TASK ITEM
From the text on talar stress fractures, extract the passage between "For example, when" and "be done regularly.", inclusive, copying it word for word.

TEXT BLOCK

The talus bone is the bone at the top of the ankle which the tibia or shin bone sits on. A stress fracture of the talus is more common in footballers and track and field athletes.
Talar stress fracture symptoms
Symptoms of a stress fracture of the talus develop gradually over time and include:
- Pain on the outside of the ankle.
- Symptoms get worse with exercise, particularly running, and ease with rest.
- There is likely to be tenderness and possibly swelling over the sinus tarsi. This is a small canal where nerves pass into the ankle.
- Bone scans and CT scans can confirm the diagnosis as a stress fracture is unlikely to show up on an X-ray until healing has begun.
Stress Fracture of the talus explained
The talus is a tarsal bone in the ankle which sits on top of the calcaneus or heel bone and supports the tibia and fibula shin bones. The talus is more susceptible to stress fracture when the ankle repeatedly overpronates and plantar flexes. In other words rolling in at the same time as pointing the foot downwards.
For example, when a Pole Vaulter plants the pole late making their foot land too far forwards.
Treatment of a talar stress fracture
Treatment usually involves six weeks immobilization in a plaster cast.
A surgeon may operate to remove the lateral process of the talus bone as this can speed up the healing process.
Biomechanical correction of any overpronation with orthotic inserts is done if required.
Identifying the causes of the stress fracture in the first place is important. This can be training errors, poor technique or simply doing too much too soon.
Returning to normal training
A gradual rehabilitation program to strengthen the ankle should be done. If the ankle has been immobilized in a cast then mobility exercises will be important initially.
Restoring the co-ordination or proprioception of the ankle through balance or wobble board exercises should be done regularly.

DATA LISTING
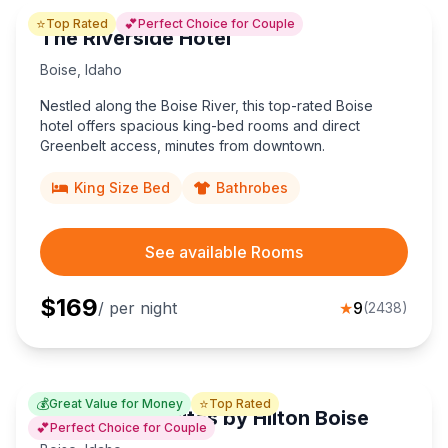
⭐
💕
Top Rated
Perfect Choice for Couple
The Riverside Hotel
Boise
,
Idaho
Nestled along the Boise River, this top-rated Boise
hotel offers spacious king-bed rooms and direct
Greenbelt access, minutes from downtown.
King Size Bed
Bathrobes
See available Rooms
$
169
/ per night
★
9
(
2438
)
💰
⭐
Great Value for Money
Top Rated
Homewood Suites by Hilton Boise
💕
Perfect Choice for Couple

EXERCISE RESULT
For example, when a Pole Vaulter plants the pole late making their foot land too far forwards.
Treatment of a talar stress fracture
Treatment usually involves six weeks immobilization in a plaster cast.
A surgeon may operate to remove the lateral process of the talus bone as this can speed up the healing process.
Biomechanical correction of any overpronation with orthotic inserts is done if required.
Identifying the causes of the stress fracture in the first place is important. This can be training errors, poor technique or simply doing too much too soon.
Returning to normal training
A gradual rehabilitation program to strengthen the ankle should be done. If the ankle has been immobilized in a cast then mobility exercises will be important initially.
Restoring the co-ordination or proprioception of the ankle through balance or wobble board exercises should be done regularly.